The goal of a model is to provide a simple low-dimensional summary of a dataset. We’re going to use models to partition data into patterns and residuals. Strong patterns will hide subtler trends, so we’ll use models to help peel back layers of structure as we explore a dataset.

However, before we can start using models on interesting, real, datasets, you need to understand the basics of how models work. For that reason, we start using only simulated datasets. These datasets are very simple, and not at all interesting, but they will help you understand the essence of modelling before you apply the same techniques to real data.

There are two elements we have to define for a model:

First, you define a family of models that express a precise, but generic, pattern that you want to capture. For example, the pattern might be a straight line, or a quadratic curve. You will express the model family as an equation like y = a_1 * x + a_2 or y = a_1 * x ^ a_2. Here, x and y are known variables from your data, and a_1 and a_2 are parameters that can vary to capture different patterns.
Next, you generate a fitted model by finding the model from the family that is the closest to your data. This takes the generic model family and makes it specific, like y = 3 * x + 7 or y = 9 * x ^ 2.
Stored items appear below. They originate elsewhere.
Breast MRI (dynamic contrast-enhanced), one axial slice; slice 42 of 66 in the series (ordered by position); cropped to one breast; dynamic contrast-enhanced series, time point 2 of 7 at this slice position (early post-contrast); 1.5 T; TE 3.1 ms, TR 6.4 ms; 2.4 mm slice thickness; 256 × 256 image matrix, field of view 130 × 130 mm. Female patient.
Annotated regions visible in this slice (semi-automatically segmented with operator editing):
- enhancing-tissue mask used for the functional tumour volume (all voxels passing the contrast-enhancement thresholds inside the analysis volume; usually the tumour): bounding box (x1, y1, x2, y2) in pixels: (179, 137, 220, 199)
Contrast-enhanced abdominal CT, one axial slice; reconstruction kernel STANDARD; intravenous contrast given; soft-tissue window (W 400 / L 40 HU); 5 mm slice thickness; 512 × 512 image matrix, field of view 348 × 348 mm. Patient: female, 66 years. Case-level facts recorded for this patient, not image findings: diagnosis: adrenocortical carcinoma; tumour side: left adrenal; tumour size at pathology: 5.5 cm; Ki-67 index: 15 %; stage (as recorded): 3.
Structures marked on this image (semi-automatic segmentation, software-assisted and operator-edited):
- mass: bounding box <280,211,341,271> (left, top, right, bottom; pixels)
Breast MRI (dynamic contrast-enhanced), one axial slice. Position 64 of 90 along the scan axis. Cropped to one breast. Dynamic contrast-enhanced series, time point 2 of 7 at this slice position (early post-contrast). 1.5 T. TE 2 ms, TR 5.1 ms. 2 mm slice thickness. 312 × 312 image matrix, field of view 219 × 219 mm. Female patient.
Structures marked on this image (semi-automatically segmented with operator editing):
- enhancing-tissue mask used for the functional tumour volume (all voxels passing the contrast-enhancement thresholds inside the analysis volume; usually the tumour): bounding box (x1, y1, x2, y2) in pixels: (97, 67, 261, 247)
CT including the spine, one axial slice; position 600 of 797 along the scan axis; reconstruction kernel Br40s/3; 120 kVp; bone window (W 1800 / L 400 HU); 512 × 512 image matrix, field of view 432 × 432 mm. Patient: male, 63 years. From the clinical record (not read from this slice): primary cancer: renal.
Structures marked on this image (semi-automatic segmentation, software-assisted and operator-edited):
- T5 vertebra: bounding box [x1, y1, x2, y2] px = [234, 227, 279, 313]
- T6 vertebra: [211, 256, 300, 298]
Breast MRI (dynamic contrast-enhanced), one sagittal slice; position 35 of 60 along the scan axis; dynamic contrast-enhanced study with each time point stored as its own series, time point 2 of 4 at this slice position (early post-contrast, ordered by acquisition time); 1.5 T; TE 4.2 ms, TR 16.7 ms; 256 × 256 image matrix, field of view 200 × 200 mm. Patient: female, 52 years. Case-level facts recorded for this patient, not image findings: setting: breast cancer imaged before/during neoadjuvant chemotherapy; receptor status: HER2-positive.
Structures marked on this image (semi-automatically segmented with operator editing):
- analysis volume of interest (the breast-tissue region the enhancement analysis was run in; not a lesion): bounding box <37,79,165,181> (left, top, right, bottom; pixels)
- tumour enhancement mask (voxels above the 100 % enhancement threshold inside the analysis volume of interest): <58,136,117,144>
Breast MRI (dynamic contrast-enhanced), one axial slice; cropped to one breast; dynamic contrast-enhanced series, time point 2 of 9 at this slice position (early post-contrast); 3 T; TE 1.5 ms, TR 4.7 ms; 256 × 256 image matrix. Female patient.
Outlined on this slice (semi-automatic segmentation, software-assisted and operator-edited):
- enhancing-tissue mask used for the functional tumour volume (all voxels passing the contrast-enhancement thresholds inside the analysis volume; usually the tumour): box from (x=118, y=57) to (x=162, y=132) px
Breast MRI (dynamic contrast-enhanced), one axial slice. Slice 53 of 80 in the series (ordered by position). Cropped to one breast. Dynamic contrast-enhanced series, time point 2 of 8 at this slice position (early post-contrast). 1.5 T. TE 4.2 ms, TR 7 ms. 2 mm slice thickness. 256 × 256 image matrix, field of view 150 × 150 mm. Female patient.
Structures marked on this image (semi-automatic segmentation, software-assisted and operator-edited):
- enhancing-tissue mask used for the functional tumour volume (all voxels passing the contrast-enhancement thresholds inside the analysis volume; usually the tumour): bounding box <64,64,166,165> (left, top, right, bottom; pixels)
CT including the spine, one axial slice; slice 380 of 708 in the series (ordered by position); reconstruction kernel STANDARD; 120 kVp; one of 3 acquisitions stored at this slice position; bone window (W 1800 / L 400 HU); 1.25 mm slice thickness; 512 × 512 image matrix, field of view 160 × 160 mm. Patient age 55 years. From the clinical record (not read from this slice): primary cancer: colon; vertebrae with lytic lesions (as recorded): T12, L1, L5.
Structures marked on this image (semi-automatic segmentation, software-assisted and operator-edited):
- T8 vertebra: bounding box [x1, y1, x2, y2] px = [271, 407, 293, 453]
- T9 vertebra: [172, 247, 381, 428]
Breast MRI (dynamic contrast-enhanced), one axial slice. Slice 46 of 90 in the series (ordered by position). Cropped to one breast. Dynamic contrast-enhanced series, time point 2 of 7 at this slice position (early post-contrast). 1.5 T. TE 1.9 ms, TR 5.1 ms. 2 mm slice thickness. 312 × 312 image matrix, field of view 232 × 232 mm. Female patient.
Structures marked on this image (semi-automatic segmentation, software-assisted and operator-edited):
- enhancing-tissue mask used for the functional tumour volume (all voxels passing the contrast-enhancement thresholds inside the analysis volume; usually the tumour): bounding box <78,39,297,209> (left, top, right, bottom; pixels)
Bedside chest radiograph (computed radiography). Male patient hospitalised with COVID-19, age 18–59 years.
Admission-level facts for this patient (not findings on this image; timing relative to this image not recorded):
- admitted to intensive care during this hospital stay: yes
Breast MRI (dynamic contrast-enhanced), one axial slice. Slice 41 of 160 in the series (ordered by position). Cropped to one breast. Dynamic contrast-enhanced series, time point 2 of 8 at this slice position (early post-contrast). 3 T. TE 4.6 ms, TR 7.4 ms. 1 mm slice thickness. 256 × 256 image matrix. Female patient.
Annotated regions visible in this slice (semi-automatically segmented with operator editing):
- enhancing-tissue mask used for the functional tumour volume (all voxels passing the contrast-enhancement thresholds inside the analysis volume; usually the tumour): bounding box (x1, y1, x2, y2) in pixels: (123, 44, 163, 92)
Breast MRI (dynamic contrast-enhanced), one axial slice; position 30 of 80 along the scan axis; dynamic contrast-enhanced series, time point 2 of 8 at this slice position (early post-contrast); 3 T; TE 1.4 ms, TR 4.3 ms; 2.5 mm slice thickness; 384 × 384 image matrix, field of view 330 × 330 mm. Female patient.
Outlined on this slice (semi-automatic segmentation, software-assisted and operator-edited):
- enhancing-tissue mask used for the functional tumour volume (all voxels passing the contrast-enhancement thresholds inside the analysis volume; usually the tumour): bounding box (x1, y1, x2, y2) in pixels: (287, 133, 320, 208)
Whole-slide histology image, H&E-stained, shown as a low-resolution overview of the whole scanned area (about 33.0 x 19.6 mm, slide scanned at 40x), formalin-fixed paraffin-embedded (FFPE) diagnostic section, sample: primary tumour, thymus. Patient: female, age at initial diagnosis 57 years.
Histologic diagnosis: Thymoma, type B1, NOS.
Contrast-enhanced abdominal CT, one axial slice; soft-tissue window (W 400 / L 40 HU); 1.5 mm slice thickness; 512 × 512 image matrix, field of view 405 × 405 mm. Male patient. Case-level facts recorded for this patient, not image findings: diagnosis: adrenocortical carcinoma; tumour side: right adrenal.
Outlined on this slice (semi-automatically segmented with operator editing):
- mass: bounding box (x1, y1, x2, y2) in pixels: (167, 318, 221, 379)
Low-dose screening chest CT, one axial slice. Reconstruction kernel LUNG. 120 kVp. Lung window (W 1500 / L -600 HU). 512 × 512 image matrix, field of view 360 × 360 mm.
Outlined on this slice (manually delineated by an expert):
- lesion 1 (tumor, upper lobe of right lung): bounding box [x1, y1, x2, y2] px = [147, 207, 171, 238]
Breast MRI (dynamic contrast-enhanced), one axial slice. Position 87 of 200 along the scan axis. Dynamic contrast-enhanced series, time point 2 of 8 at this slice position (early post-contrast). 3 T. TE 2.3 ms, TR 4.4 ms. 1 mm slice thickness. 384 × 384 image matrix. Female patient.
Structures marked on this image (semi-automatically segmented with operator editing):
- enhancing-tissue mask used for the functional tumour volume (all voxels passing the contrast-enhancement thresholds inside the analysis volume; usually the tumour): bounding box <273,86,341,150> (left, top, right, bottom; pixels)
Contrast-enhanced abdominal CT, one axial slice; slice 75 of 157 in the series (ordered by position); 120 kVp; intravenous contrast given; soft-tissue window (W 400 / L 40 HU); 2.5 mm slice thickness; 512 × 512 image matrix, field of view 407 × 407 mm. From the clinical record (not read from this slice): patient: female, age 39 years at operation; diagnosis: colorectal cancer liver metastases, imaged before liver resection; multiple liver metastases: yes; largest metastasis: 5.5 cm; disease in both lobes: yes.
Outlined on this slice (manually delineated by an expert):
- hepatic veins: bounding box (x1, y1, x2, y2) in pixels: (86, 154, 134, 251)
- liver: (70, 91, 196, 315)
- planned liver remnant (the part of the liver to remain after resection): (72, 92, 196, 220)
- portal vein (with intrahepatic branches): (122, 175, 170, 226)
It’s important to understand that a fitted model is just the closest model from a family of models. That implies that you have the “best” model (according to some criteria); it doesn’t imply that you have a good model and it certainly doesn’t imply that the model is “true.” George Box puts this well in his famous aphorism:

All models are wrong, but some are useful.

The goal of a model is not to uncover truth, but to discover a simple approximation that is still useful.